(Dataset entries)
^^^^^^^^

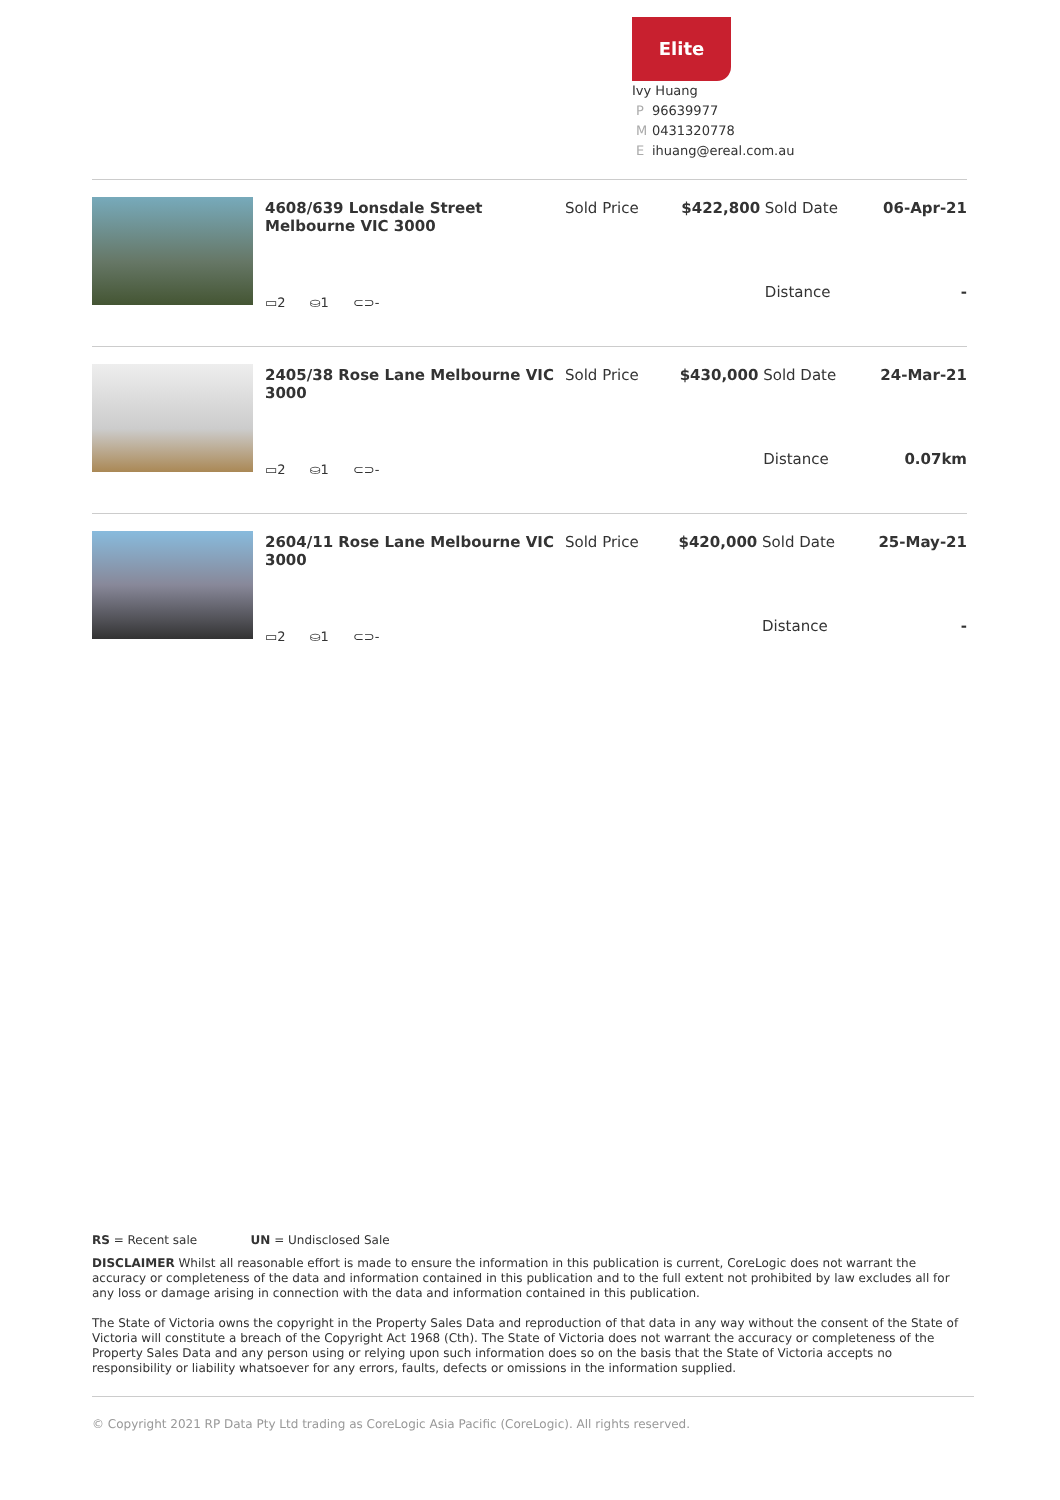Elite
Ivy Huang
P 96639977
M 0431320778
Eihuang@ereal.com.au
| 4608/639 Lonsdale Street Melbourne VIC 3000 | Sold Price | $422,800 | Sold Date | 06-Apr-21 |
| ▭2 ⛀1 ⊂⊃- | | | Distance | - |
| 2405/38 Rose Lane Melbourne VIC 3000 | Sold Price | $430,000 | Sold Date | 24-Mar-21 |
| ▭2 ⛀1 ⊂⊃- | | | Distance | 0.07km |
| 2604/11 Rose Lane Melbourne VIC 3000 | Sold Price | $420,000 | Sold Date | 25-May-21 |
| ▭2 ⛀1 ⊂⊃- | | | Distance | - |
RS = Recent sale UN = Undisclosed Sale
DISCLAIMER Whilst all reasonable effort is made to ensure the information in this publication is current, CoreLogic does not warrant the accuracy or completeness of the data and information contained in this publication and to the full extent not prohibited by law excludes all for any loss or damage arising in connection with the data and information contained in this publication.
The State of Victoria owns the copyright in the Property Sales Data and reproduction of that data in any way without the consent of the State of Victoria will constitute a breach of the Copyright Act 1968 (Cth). The State of Victoria does not warrant the accuracy or completeness of the Property Sales Data and any person using or relying upon such information does so on the basis that the State of Victoria accepts no responsibility or liability whatsoever for any errors, faults, defects or omissions in the information supplied.
© Copyright 2021 RP Data Pty Ltd trading as CoreLogic Asia Pacific (CoreLogic). All rights reserved.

^^^^^^^^

* What needs to be done: Find every line of the data that includes the string "Lane". Copy each of those lines.

* Result:
| 2405/38 Rose Lane Melbourne VIC 3000 | Sold Price | $430,000 | Sold Date | 24-Mar-21 |
| 2604/11 Rose Lane Melbourne VIC 3000 | Sold Price | $420,000 | Sold Date | 25-May-21 |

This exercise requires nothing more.